By Michael V. Copeland

(Business 2.0) – [UP] AMD. Bucked industry trends with huge sales of its new 64-bit chip, putting Intel to shame.

[UP] Apple. iPod Mini boosted its market share in hard-drive-based MP3 players to 90 percent.

[DOWN] AT&T. Hung up on its residential voice service. Now pushing VOIP.

[UP] Burger King. Ironic TV ads—with office drones fighting over who ordered the most creative burger—and Subservient Chicken website spurred a 13 percent sales spike.
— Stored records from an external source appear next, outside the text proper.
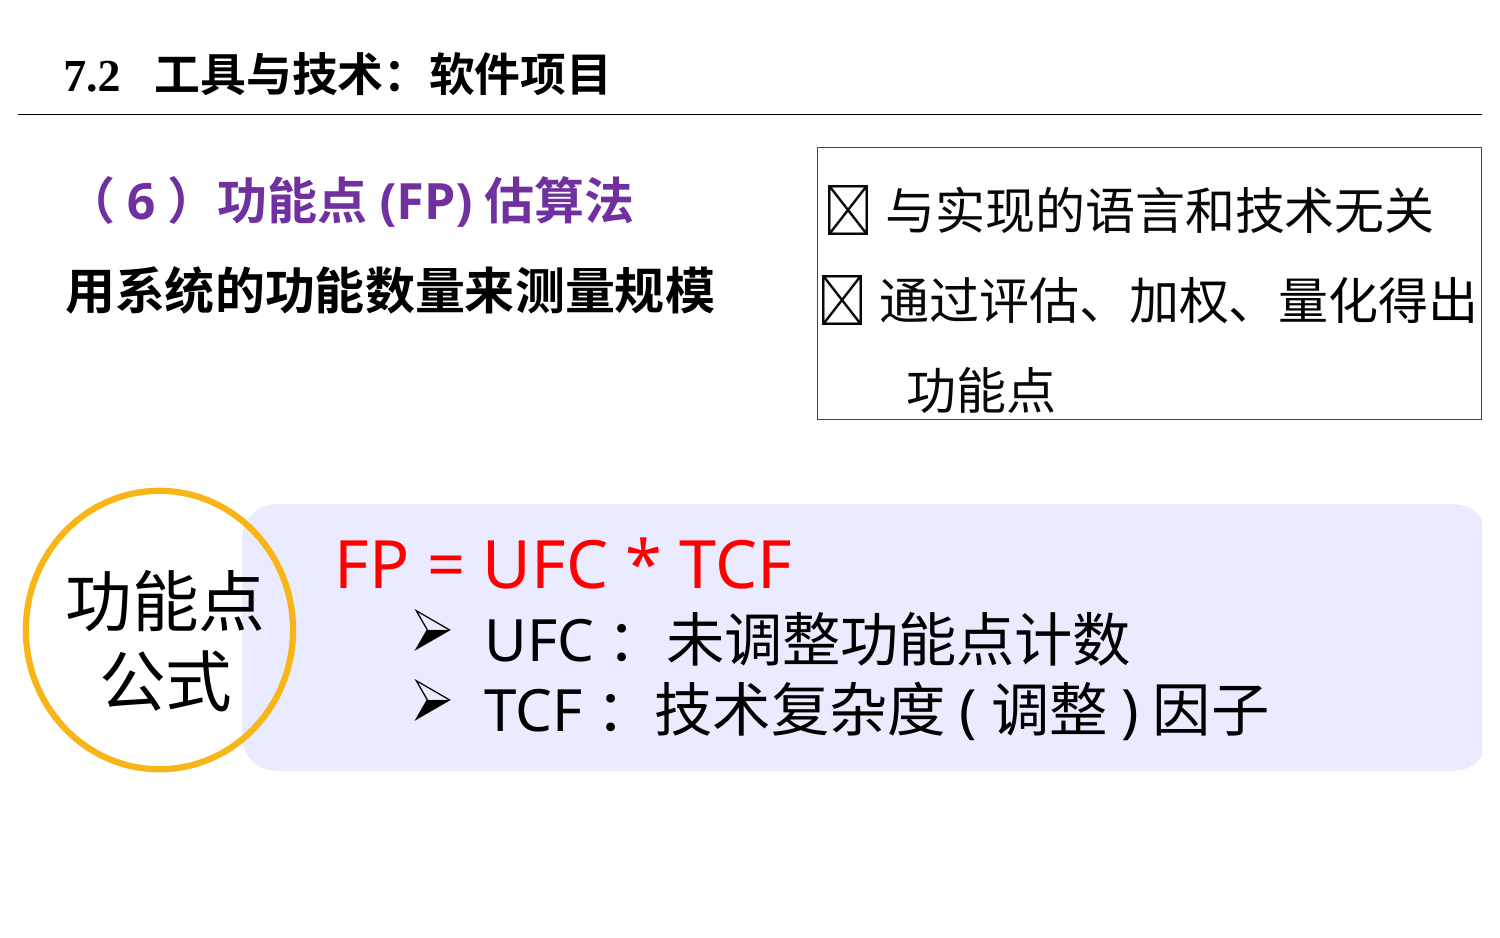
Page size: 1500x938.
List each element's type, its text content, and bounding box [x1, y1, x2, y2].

text_box FP = UFC * TCF UFC：未调整功能点计数 TCF：技术复杂度(调整)因子 [332, 520, 1294, 743]
text_box [25, 490, 294, 770]
text_box [242, 504, 1483, 771]
text_box 与实现的语言和技术无关 通过评估、加权、量化得出 功能点 [817, 147, 1482, 420]
title 7.2 工具与技术：软件项目 [48, 19, 1140, 127]
text_box （6）功能点(FP)估算法 用系统的功能数量来测量规模 [50, 131, 1397, 548]
text_box 功能点 公式 [63, 558, 269, 721]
[UP] Chrysler. With props from Snoop Dogg, scored a much-needed hit with the revamped 300.

[UP] Cingular. Won auction for AT&T Wireless to blow past Verizon as the nation's biggest cellular carrier.
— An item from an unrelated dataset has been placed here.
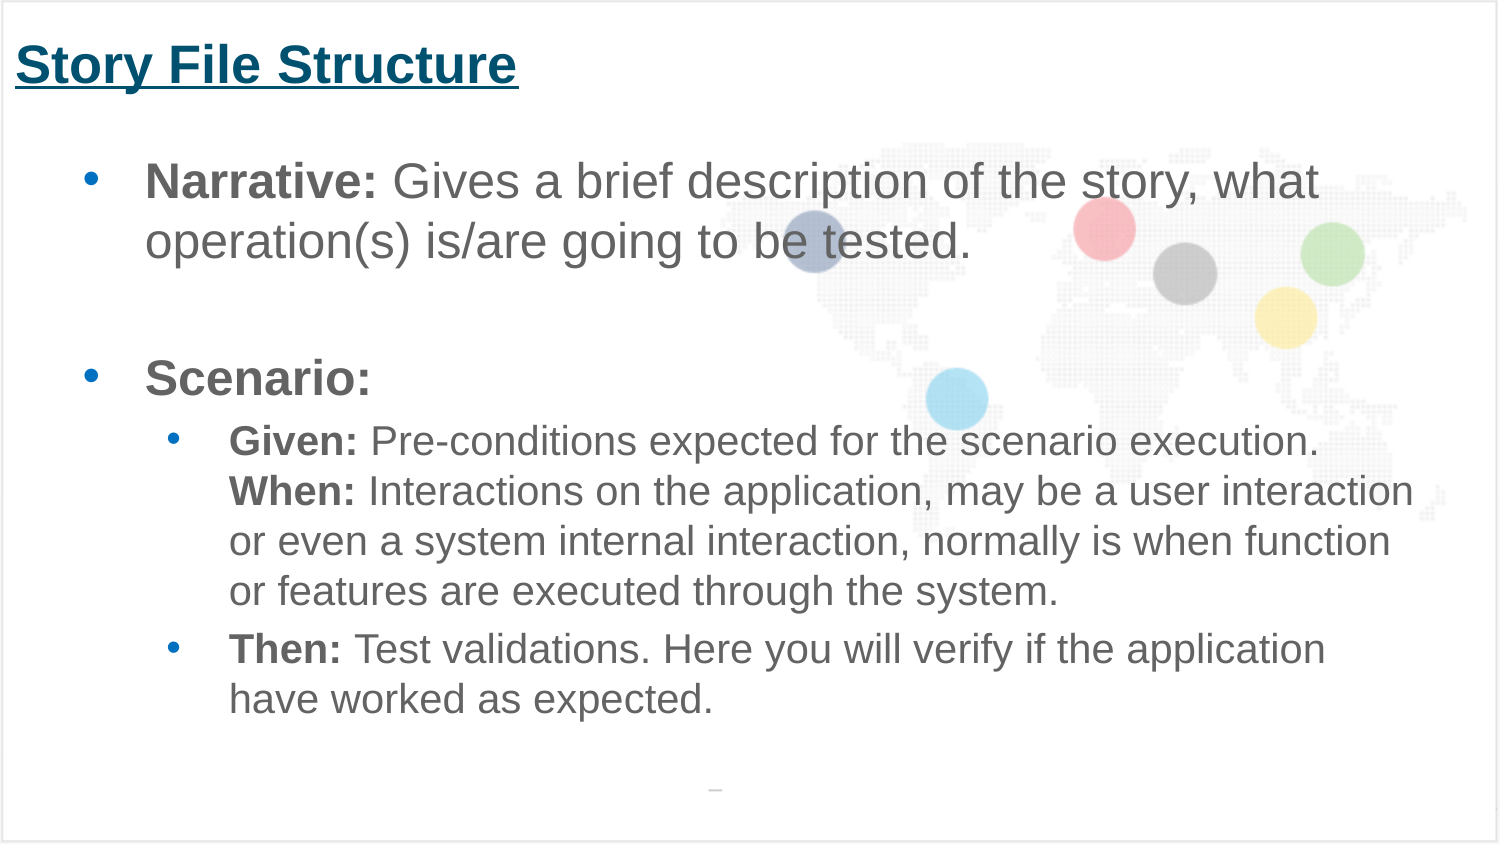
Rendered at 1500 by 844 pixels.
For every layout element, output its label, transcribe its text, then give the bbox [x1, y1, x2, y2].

title Story File Structure [0, 24, 1351, 105]
list Narrative: Gives a brief description of the story, what operation(s) is/are going to be tested. Scenario: Given: Pre-conditions expected for the scenario execution. When: Interactions on the application, may be a user interaction or even a system internal interaction, normally is when function or features are executed through the system. Then: Test validations. Here you will verify if the application have worked as expected. [75, 140, 1425, 775]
[DOWN] Disney. Amid board turmoil and falling out with Pixar, CEO Michael Eisner vows to leave ... someday.

[UP] DreamWorks. After Shrek 2 and Shark Tale, investors snapped up shares of its animation studio's IPO.

[DOWN] Gateway. New CEO Wayne Inouye closed its retail stores and abandoned consumer electronics. Last line of defense: ultracheap PCs.

[UP] Genentech. Avastin, its new colon-cancer drug, took off; sales should top $500 million this year.

[UP] Google. Highly anticipated IPO was a hit with investors. But analysts are still debating whether the Dutch auction model actually worked.

[UP] IBM. Revenue from services edged past products for the first time.

[DOWN] Krispy Kreme. Overexpansion sent its stock into a tailspin, plunging 71 percent this year.

[UP] McDonald's. CEO Charlie Bell stepped in for the late Jim Cantalupo and has kept the turnaround on track.

[DOWN] Merck. Took a nosedive when Vioxx, its $2.5 billion arthritis drug, turned out to increase users' risk of stroke and heart attack. The stock fell 32 percent.

[UP] Motorola. Sales boomed again after years of atrophy. New CEO Ed Zander can take a bow.

[UP] Mozilla. Its Firefox browser is catching on: 7 million downloads so far.

[DOWN] Netflix. Blockbuster has already copied its DVDs-through-the-mail model. Amazon may be next.

[UP] Newmarket Films. Tiny independent distributor took on The Passion of the Christ after every major studio turned it down. To date the film has brought in $600 million.

[DOWN] Oldsmobile. The 107-year-old line of roadboats was your father's Oldsmobile, so GM shut it down.

[UP] PalmOne. After years of floundering, the PDA pioneer bounced back with the Treo 600. The only thing cooler is the new 650.

[DOWN] PeopleSoft. Spent most of the year fending off Oracle's hostile offer. Now CEO Craig Conway is out and a deal seems imminent.

[UP] RightNow Technologies. Best-performing venture-backed IPO of the year, up more than 100 percent.

[DOWN] SCO. Filed suits against IBM, Novell, and half a dozen others, claiming a piece of the Linux code. No verdicts yet, but Wall Street has already delivered its opinion: The stock is down 80 percent.

[DOWN] 321 Studios. Maker of DVD-copying software was forced to shut down. Score one for Hollywood's pirate hunters.

[UP] Toyota. Rising gas prices turned its Prius into a hot seller with six-month waiting lists.

[DOWN] US Airways. Made round trip to bankruptcy. Other airlines expected to follow.

[DOWN] Wet Seal. Retailer pushed Britney-wear as teenyboppers were going preppy, leading to a share price drop of more than 80 percent.